## start TEXT EXCERPT

In this series of articles, Denton Jardine and The Optimist chat about ideas for successful trifecta betting. As the series continues, we will also be bringing you the ideas of various experts from around the world.

The Optimist (TO): We were talking in the last issue of PPM about creative multiples. My view is that if you cannot get the field down below seven likely winners it’s too hard. True, you may miss a good payout, but, assuming you have a favourite and another favoured horse in your seven, you risk receiving a very moderate return even if you win.

Denton Jardine (DJ): Exactly. The size of a multiple always has to be considered against the likely return. If a favourite appears very likely to win and a second favourite to run second, then a massive multiple is probably a shaky way to go.

TO: I have always liked the AB/Field bet where I believe I can identify the winner in two attempts. This is because I am backing both “possible winners” to win and the trifecta is the leftover lottery piece. Betting, say, around $60 on each possible winner, a punter can also outlay AB/AB/Field for $1, usually costing between $20 and $30.

DJ: What about this idea that you should bet to prices and frame your trifecta outlays accordingly; that is, more on the more likely combin­ations and less on the unlikely ones? This has been around since the Don Scott days, though there is a school of thought now that says you should put more on the unlikely combinations!

TO: I do not bet to “prices”. I never have believed in it, as, quite frankly, I come unstuck in those situations. So, yes, I have tried it, quite a few times, and for me the result was far from encouraging. Let me put it this way: If I believe a horse has an established better chance than another, then there will only be one selection for me.

Also, I will not back a horse at, say, 10/1 unless I believe it is the best chance; other bettors might well argue that is the best value at 10/1, but that is not my position. It needs to be my best bet. It is when I can clearly separate TWO winning chances from the remainder, but not from each other, that the AB/AB/ Field comes into play.

## end TEXT EXCERPT
## start DATA

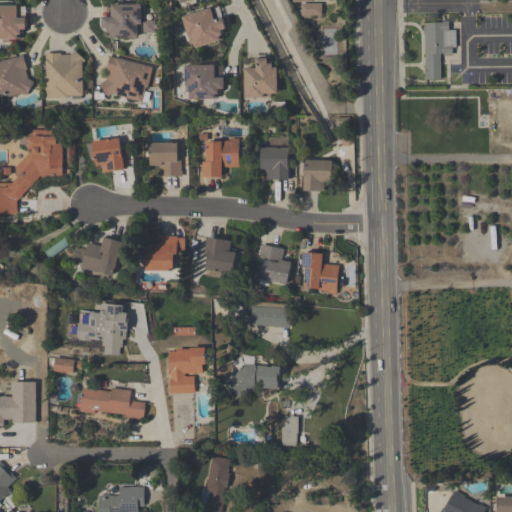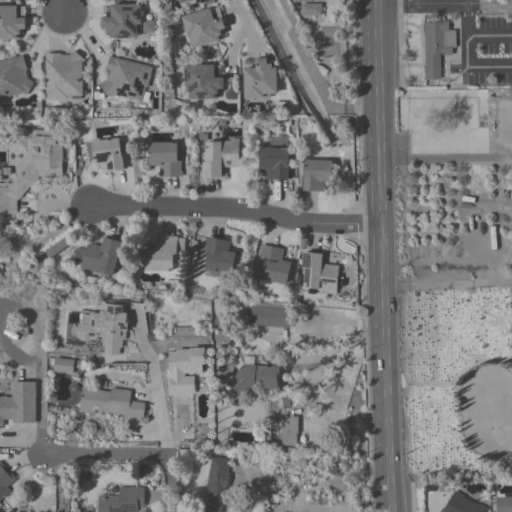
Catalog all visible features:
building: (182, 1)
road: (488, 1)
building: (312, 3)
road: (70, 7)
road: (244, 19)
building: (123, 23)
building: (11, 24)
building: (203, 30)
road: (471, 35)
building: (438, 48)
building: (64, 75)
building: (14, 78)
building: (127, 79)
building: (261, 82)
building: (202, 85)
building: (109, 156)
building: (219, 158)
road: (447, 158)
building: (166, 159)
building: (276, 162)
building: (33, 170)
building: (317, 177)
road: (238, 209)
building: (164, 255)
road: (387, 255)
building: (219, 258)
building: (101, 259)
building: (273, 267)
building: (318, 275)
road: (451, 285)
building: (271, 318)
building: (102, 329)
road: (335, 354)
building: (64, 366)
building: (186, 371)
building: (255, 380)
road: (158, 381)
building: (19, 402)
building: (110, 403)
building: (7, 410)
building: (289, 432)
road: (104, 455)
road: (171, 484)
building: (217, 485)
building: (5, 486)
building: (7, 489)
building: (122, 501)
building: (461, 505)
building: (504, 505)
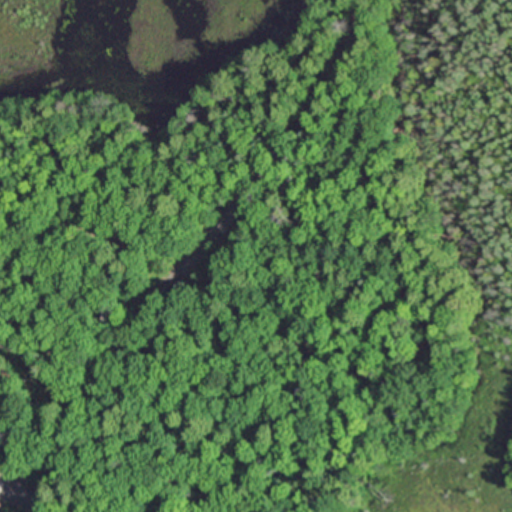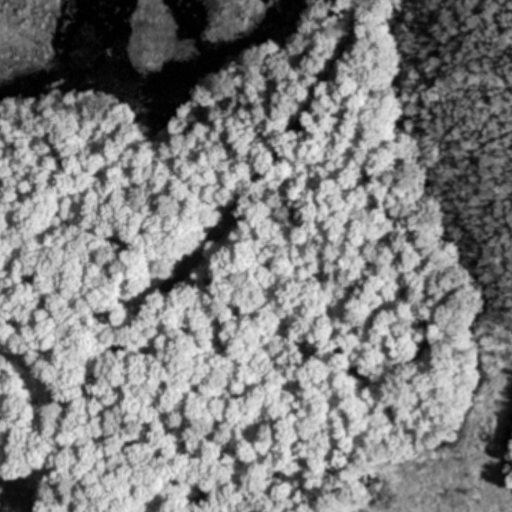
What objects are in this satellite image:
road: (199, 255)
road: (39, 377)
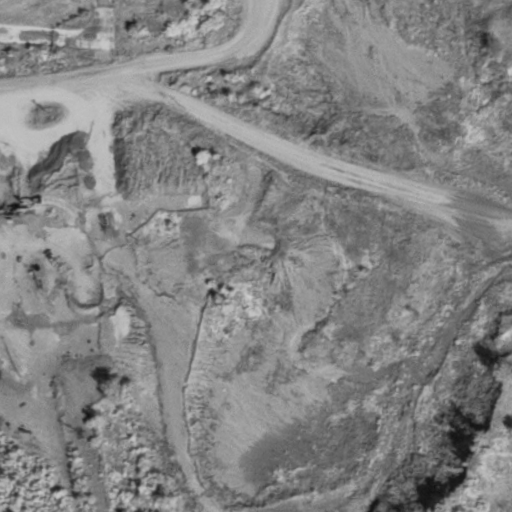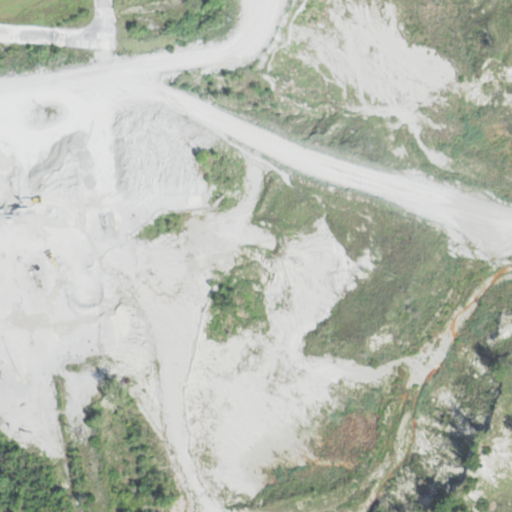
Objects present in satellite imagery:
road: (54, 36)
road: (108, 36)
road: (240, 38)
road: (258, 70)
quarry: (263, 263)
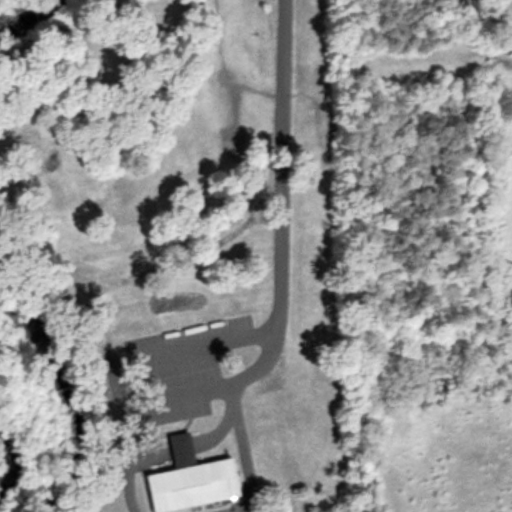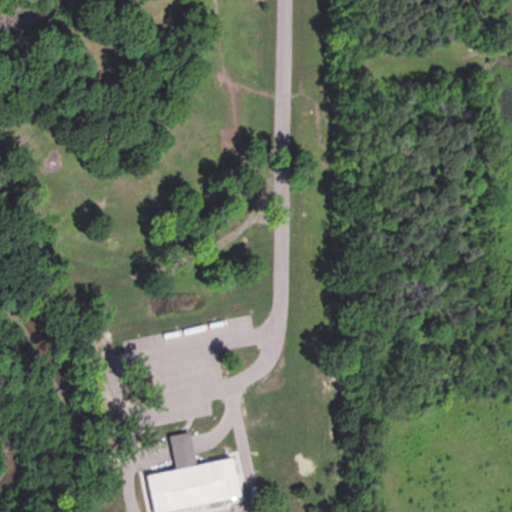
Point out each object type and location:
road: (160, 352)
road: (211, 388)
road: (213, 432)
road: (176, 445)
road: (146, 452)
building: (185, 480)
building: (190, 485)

## end DATA

- [PROBLEM]:
From the trifecta betting conversation above, return the passage starting at "The Optimist (TO): We" and ending at "if you win.", copied word for word.

- [RESPONSE FOR THIS EXERCISE]:
The Optimist (TO): We were talking in the last issue of PPM about creative multiples. My view is that if you cannot get the field down below seven likely winners it’s too hard. True, you may miss a good payout, but, assuming you have a favourite and another favoured horse in your seven, you risk receiving a very moderate return even if you win.